Peoplepleaser29 · 03/09/2023 22:13

This area is quiet and has got good schools, I’ve already checked that there are hobby places for him and the particular house has outbuildings so he could do his hobby and work.

Our jobs aren’t an issue as we both fully remote anyway with no office work required and my other half is on a good salary.

There is nothing really keeping us in the UK and I would love to provide the children with a better lifestyle and I’ve looked at both the pros and cons for everyone in the family including him.

I don’t and would never threaten to leave him as I know then that would be forcing him into but I just want him to see it from my side. I’d follow him anywhere no questions asked and over the years he has consistently changed jobs etc. and I’ve supported him but now I just feel like I would like to at least be given the same courtesy

‘I’d follow him anywhere no questions asked’

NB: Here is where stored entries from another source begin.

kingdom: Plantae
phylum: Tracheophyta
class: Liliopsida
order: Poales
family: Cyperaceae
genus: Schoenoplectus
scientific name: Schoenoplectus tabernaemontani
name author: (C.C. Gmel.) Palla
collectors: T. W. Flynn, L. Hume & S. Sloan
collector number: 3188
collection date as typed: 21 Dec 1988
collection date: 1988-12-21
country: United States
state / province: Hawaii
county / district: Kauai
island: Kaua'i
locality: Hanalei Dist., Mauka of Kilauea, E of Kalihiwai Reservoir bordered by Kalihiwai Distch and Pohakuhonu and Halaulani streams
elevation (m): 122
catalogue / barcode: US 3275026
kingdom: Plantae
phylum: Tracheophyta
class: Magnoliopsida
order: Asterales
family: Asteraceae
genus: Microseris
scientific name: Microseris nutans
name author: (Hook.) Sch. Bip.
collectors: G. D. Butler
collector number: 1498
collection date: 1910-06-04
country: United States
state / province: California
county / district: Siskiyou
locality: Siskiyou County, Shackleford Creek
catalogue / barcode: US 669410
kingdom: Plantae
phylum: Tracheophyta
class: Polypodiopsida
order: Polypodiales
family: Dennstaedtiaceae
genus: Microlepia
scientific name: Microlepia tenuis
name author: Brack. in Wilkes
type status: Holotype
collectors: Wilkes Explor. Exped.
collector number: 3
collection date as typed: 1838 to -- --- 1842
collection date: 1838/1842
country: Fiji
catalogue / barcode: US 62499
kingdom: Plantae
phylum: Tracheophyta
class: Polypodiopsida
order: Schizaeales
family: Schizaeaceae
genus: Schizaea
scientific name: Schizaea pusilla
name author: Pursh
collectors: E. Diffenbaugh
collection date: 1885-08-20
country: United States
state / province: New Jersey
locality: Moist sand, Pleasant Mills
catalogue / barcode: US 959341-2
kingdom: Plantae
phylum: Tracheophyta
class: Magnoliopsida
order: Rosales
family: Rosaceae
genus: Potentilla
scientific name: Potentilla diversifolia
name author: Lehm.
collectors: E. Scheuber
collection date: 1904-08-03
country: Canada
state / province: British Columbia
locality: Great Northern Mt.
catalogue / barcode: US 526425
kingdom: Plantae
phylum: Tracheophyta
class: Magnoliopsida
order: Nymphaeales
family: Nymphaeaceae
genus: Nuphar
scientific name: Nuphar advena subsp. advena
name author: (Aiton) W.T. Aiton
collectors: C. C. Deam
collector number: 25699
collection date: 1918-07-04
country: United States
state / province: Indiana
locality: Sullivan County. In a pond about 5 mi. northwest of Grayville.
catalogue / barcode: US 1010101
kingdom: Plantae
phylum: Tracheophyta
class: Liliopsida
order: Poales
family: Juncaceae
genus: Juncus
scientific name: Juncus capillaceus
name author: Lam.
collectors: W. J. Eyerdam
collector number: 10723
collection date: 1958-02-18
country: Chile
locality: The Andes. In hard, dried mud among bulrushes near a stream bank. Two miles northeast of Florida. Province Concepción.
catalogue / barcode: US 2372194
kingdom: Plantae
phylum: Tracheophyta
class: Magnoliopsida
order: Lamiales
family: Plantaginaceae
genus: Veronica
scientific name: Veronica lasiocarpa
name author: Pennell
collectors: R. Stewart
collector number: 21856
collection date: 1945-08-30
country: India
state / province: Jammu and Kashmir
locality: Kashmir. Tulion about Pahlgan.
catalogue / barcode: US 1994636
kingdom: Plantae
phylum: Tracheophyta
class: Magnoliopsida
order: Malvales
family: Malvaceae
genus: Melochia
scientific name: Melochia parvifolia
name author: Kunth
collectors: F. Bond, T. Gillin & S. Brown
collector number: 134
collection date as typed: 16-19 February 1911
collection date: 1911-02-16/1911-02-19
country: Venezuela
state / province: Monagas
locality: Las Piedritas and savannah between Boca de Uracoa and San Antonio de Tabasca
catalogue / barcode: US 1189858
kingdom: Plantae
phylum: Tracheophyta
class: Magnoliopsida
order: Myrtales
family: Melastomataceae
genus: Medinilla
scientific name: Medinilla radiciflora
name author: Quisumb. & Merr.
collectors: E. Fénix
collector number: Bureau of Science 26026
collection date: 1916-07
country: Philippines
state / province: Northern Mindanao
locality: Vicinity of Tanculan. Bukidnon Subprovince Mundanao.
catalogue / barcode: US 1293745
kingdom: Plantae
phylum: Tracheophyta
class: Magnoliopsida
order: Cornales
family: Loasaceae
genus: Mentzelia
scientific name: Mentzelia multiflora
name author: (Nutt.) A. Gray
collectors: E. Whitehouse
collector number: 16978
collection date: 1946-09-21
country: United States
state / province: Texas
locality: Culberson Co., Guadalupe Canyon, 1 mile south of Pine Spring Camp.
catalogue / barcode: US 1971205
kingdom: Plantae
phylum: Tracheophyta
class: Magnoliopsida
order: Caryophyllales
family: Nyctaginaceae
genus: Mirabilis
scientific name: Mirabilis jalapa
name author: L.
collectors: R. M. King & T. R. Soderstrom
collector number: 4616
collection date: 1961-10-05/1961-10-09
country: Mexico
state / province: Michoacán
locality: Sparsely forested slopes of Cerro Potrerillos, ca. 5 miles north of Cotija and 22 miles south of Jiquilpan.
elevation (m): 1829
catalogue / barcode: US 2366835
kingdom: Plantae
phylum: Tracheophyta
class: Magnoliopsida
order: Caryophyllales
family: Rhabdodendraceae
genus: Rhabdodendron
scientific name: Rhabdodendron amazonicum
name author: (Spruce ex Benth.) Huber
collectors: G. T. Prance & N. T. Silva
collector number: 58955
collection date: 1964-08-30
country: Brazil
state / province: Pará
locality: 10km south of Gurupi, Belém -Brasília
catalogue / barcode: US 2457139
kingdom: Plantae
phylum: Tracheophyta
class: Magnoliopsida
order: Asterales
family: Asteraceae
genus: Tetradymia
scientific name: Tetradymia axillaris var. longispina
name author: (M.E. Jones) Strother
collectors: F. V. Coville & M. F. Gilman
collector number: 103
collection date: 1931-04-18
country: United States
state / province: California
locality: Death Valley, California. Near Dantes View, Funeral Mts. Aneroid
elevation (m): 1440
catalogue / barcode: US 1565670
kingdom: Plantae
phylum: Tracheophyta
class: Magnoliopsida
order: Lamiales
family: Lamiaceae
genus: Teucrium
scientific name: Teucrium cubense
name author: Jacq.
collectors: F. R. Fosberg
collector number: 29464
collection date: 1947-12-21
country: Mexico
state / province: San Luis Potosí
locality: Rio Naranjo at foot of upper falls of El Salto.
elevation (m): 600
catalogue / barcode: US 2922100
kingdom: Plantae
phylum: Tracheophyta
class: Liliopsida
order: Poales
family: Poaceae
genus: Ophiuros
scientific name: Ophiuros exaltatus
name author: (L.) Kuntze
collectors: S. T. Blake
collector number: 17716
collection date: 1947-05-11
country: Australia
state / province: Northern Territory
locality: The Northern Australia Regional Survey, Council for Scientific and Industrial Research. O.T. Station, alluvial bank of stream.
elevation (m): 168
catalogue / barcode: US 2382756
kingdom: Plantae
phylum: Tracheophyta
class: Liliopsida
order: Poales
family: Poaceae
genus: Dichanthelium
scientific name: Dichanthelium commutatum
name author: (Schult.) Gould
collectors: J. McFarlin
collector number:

This makes me worry about your ability to make logical decisions and appraise info properly. Who follows their partner blindly without asking questions? Your husband is right to question this massive move OP. He is being responsible.

LakieLady · 04/09/2023 07:49

ApolloandDaphne · 03/09/2023 22:29

@LaviniasBigBloomers Absolutely! When it's dark for most of the day for months on end, the wind whips right through you and the rain comes in horizontally.

The short hours of daylight in winter would rule it out for me, too.

I find the short days hard enough already, and I'm only a few miles from the south coast.

Greenwitchhorse · 04/09/2023 07:49

Last year I wanted to leave London and go somewhere where I could buy a house. I was considering Scotland as I like the place (beautiful) and the people (friendly).

I the end I stayed in the South East but moved to a small town by the sea but still within reasonable distance to the capital.

I was concerned about the radical change, whether I would find job opportunities, the weather and losing all my contacts/support network.

So my point is there might be a compromise that you can make (North of England?): you can still move somewhere new and cheaper without leaving everything behind/losing all your contacts.

It needs to be a joint decision between both partners and work for the two of you. You can't just force him to move somewhere really remote and expect him just to put up with it.

CecilyP · 04/09/2023 07:50

As for health care I don't know if things have changed but when I lived there if you had any serious health issues then that meant having to go to Inverness.

Still does. Possibly even more so. For routine ailments you’d probably be OK. Anything serious, it’s Inverness.

SpicedPumpkinLatte · 04/09/2023 07:53

On what basis are the schools better?

PimpMyFridge · 04/09/2023 08:01

I'm amazed that you're 'getting so angry' with him for not supporting a proposed plan that has SO many unknowns in it!

That suggests you're getting really carried away with the idea and refusing to examine it from all sides with a critical eye.

At least you're getting some good info on this thread, so hopefully you can approach the goal behind this (which is not a bad goal) from a more rounded position and be able to consider solutions that would be mutually acceptable.

To think about leaving him because of this though. That's a bit rich for a half baked plan.